* Text section *
________________
Basic Transformations

map() – applies a function to each element.
filter() – filters elements by a condition.
flatMap() – transforms each element into zero or more output elements, and then flattens the result into a single sequence.

💡 Example:

from pyspark import SparkContext
 
sc = SparkContext.getOrCreate()
 
rdd = sc.parallelize(["hello world", "how are you"])
 
flat_rdd = rdd.flatMap(lambda s: s.split(" "))
print(flat_rdd.collect())

Aggregations

reduceByKey() – aggregates values by key in a distributed way.
groupByKey() – groups elements by key for further processing (less efficient).
count(), sum(), avg() – common aggregate functions.

💡 Example:

from pyspark.sql.functions import expr
 
hot_sensors = (
    df.filter(col("temperature") > 30)
        .withColumn("temperature_f", col("temperature") * 9/5 + 32)
)
 
hot_sensors.writeStream.outputMode("append").format("console").start()

Window Operations

Allow you to perform computations over a specific time frame.
Examples:
- window("1 minute") – compute aggregates every minute.
- Sliding windows: window("1 minute", "30 seconds") – window slides every 30 seconds.
Use Cases:
- Compute average sensor readings per minute.
- Detect spikes or anomalies in logs.

💡 Example:

windowed_avg = df.groupBy(
    window(
        col("timestamp"), "1 minute", "30 seconds"
    ),
    col("sensor_id")
).avg("temperature")
 
windowed_avg.writeStream.outputMode("update").format("console").start()

Explanation: Sliding windows update every 30 seconds, giving smoother, overlapping results.

💡 Stateful Aggregation Example:

from pyspark.sql.functions import max as spark_max
 
stateful_max = df.groupBy("sensor_id").agg(
    spark_max("temperature").alias("max_temperature")
)
 
stateful_max.writeStream.outputMode("complete").format("console").start()

Explanation: Maintains state for each sensor, showing maximum temperature observed so far.

📤 Output Modes

append: only new rows are written to the sink.
________________
* Material provided *
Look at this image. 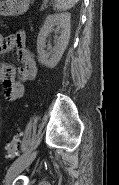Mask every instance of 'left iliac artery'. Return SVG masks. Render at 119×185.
Returning <instances> with one entry per match:
<instances>
[{
  "mask_svg": "<svg viewBox=\"0 0 119 185\" xmlns=\"http://www.w3.org/2000/svg\"><path fill=\"white\" fill-rule=\"evenodd\" d=\"M29 154V151L25 152L23 155H21L17 160L13 162V164L10 166L8 172L15 167L24 157H26Z\"/></svg>",
  "mask_w": 119,
  "mask_h": 185,
  "instance_id": "44dca946",
  "label": "left iliac artery"
}]
</instances>
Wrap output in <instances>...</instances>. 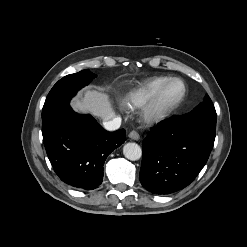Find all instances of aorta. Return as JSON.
I'll return each instance as SVG.
<instances>
[{"label":"aorta","mask_w":247,"mask_h":247,"mask_svg":"<svg viewBox=\"0 0 247 247\" xmlns=\"http://www.w3.org/2000/svg\"><path fill=\"white\" fill-rule=\"evenodd\" d=\"M123 154L127 159L131 161H136L141 158L142 149L138 144L129 142L124 145Z\"/></svg>","instance_id":"obj_1"}]
</instances>
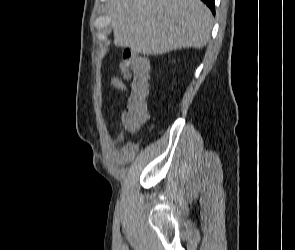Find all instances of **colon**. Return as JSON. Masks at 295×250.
Returning a JSON list of instances; mask_svg holds the SVG:
<instances>
[{"label":"colon","mask_w":295,"mask_h":250,"mask_svg":"<svg viewBox=\"0 0 295 250\" xmlns=\"http://www.w3.org/2000/svg\"><path fill=\"white\" fill-rule=\"evenodd\" d=\"M129 55H131L130 51L124 52L121 59ZM129 91V98L120 116L125 129L134 131L140 128L148 119V80L145 78H134L129 85Z\"/></svg>","instance_id":"obj_1"}]
</instances>
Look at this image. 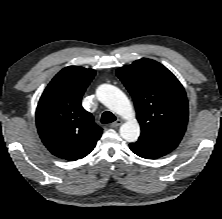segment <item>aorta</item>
I'll return each mask as SVG.
<instances>
[{"mask_svg": "<svg viewBox=\"0 0 222 219\" xmlns=\"http://www.w3.org/2000/svg\"><path fill=\"white\" fill-rule=\"evenodd\" d=\"M98 99L111 111L122 116L127 121L120 127V135L127 142L137 141L140 126L135 119V113L127 96L117 87L102 84L96 91Z\"/></svg>", "mask_w": 222, "mask_h": 219, "instance_id": "aorta-1", "label": "aorta"}]
</instances>
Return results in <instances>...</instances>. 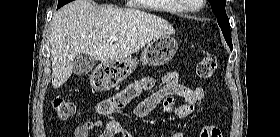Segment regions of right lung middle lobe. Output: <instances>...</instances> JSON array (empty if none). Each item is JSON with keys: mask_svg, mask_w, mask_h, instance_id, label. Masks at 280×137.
Segmentation results:
<instances>
[{"mask_svg": "<svg viewBox=\"0 0 280 137\" xmlns=\"http://www.w3.org/2000/svg\"><path fill=\"white\" fill-rule=\"evenodd\" d=\"M72 0H58V7L57 8H60L62 7L63 5L71 2Z\"/></svg>", "mask_w": 280, "mask_h": 137, "instance_id": "1", "label": "right lung middle lobe"}]
</instances>
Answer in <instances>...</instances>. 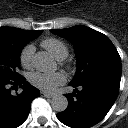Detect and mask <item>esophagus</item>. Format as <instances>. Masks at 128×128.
I'll return each instance as SVG.
<instances>
[{"label": "esophagus", "instance_id": "obj_1", "mask_svg": "<svg viewBox=\"0 0 128 128\" xmlns=\"http://www.w3.org/2000/svg\"><path fill=\"white\" fill-rule=\"evenodd\" d=\"M41 96L42 97H46V98H52L53 97V94H50V93H46V92H41Z\"/></svg>", "mask_w": 128, "mask_h": 128}]
</instances>
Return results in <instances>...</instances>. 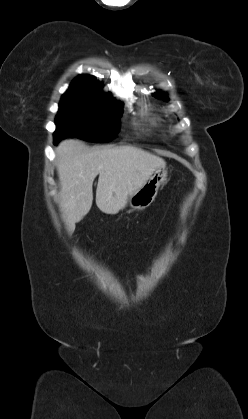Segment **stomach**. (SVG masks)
<instances>
[{"label": "stomach", "instance_id": "stomach-1", "mask_svg": "<svg viewBox=\"0 0 248 419\" xmlns=\"http://www.w3.org/2000/svg\"><path fill=\"white\" fill-rule=\"evenodd\" d=\"M165 167L155 170L136 192L129 196V205L136 210L147 208L155 199L160 185L166 180Z\"/></svg>", "mask_w": 248, "mask_h": 419}]
</instances>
________________
* Prompt 1 *
Which values are passed to outputMode() in the code of the PySpark text? List every one.
* Prompt 2 *
Can you quote the PySpark text from "sc = SparkContext.getOrCreate()" up to and including "a distributed way."?

* Full answer 1 *
append, update, complete

* Full answer 2 *
sc = SparkContext.getOrCreate()
 
rdd = sc.parallelize(["hello world", "how are you"])
 
flat_rdd = rdd.flatMap(lambda s: s.split(" "))
print(flat_rdd.collect())

Aggregations

reduceByKey() – aggregates values by key in a distributed way.